OSHA questions address sharps injury prevention
OSHA questions address sharps injury prevention
Commentors urged to describe strategies
The U.S. Occupational Safety and Health Administration’s request for information on engineering and work practice controls that successfully eliminate or minimize contaminated sharps injuries incurred by health care workers on the job includes 16 key questions to provide a basis for response, but commentors are encouraged to address any aspects of percutaneous injury (PI) prevention strategies they consider pertinent.
For complete details on each question posed, see the full document.1 The key issues are:
1. What is the type, size, and employment of your facility? How many of those employees have the potential to sustain a sharps injury, and what are their job classifications?
2. Do you have a surveillance system for tracking PIs? If so, does it track PIs other than those recorded on the OSHA 200 log?
3. What is the total number of potentially contaminated PIs that have occurred in your facility in the past year and previous years?

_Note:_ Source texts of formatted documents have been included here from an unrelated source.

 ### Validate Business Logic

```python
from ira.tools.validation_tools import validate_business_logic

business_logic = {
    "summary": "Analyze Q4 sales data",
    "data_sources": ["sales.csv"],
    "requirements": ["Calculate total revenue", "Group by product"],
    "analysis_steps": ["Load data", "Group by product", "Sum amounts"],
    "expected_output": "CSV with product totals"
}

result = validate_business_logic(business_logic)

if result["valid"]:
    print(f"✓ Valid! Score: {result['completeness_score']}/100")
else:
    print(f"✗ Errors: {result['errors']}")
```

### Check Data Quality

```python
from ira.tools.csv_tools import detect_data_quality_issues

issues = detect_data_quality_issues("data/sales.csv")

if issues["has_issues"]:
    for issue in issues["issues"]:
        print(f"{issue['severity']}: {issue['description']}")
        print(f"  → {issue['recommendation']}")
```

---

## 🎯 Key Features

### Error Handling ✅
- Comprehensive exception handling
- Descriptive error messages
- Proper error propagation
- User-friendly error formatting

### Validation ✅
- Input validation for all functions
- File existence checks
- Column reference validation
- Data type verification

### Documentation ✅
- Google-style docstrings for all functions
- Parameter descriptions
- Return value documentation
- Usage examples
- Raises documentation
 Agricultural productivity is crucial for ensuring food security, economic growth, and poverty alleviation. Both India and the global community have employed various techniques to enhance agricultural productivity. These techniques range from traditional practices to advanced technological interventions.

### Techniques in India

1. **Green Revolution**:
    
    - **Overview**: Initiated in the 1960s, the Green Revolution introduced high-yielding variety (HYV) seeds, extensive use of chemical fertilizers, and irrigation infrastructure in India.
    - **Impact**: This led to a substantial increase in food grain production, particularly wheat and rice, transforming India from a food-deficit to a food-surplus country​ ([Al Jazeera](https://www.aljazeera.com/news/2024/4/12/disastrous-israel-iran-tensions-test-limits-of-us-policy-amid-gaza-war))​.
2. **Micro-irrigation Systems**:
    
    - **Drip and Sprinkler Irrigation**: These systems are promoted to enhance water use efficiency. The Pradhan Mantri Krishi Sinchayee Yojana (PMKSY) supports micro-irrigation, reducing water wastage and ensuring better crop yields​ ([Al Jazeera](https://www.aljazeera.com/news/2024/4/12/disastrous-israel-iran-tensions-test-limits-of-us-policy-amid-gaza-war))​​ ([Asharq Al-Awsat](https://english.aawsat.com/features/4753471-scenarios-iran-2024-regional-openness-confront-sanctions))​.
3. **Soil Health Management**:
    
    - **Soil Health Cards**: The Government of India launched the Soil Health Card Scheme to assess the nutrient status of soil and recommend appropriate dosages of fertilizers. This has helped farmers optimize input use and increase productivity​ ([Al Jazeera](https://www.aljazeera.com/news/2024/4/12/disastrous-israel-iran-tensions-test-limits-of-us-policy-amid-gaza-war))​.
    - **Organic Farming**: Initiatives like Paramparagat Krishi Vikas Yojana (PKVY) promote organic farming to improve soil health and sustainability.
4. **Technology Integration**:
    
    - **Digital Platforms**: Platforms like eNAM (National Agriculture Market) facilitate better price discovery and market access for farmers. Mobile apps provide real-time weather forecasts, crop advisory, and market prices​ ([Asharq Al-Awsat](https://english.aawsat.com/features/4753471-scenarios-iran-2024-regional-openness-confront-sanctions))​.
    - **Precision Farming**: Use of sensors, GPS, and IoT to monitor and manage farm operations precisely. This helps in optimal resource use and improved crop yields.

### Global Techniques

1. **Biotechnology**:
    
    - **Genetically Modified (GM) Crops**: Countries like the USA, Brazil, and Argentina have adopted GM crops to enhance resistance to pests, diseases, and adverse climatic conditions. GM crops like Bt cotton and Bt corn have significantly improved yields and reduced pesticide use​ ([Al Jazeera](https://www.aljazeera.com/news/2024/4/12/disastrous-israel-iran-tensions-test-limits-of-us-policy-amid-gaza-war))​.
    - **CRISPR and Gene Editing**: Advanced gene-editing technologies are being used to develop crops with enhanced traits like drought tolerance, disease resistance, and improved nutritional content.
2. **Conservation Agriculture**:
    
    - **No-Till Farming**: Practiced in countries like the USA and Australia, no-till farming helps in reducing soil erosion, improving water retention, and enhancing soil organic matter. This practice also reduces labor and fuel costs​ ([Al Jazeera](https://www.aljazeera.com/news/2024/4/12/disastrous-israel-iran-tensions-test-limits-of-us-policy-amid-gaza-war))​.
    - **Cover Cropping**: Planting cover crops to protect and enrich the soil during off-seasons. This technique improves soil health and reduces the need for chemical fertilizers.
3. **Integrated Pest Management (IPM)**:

4. What is the injury rate from potentially contaminated sharps in the past year and previous years?
5. What methods and criteria are used to evaluate the effectiveness of existing exposure controls?
6. Has any type of integrated PI prevention program been established to reduce injuries? If so, describe structure, content, results, problems and/or successes.
7. To what extent have devices designed to reduce PIs been adopted in your facility?
8. On what basis are decisions made in your workplace concerning selection of safer medical devices? Include design and performance criteria, how PI data are used, input from device users, costs, and other factors.
9. Have safer medical devices been readily accepted and correctly used when provided?
10. What provisions are made to ensure adequate training and education in the use of safer devices and/or safer work practices?
11. How effective are safer medical devices and/or safer work practices in reducing PI rates?
12. Has use of safer devices and/or safer work practices in any way affected patient care delivery?
13. Based on observations in your workplace and your knowledge from other sources, describe any obstacles encountered relative to selection, purchase, and effective implementation of safer medical devices in the workplace, along with comments detailing successful and/or unsuccessful methods of overcoming those obstacles.
14. Provide information on costs associated with implementing safer devices and any savings resulting from their use, as well as on methods for calculating costs and savings.
15. Describe any problems associated with sharps disposal containers, as well as successful and/or unsuccessful measures undertaken to correct those problems.
16. Based on experience in your workplace and your knowledge from other sources, what are the most effective means of preventing needlesticks and other PIs? Explain the basis for your opinion and provide any supporting evidence.
Reference
1. Department of Labor, Occupational Safety and Health Administration. Occupational exposure to bloodborne pathogens: Request for information. 63 Fed Reg 48,250-48,252 (Sept. 9, 1998).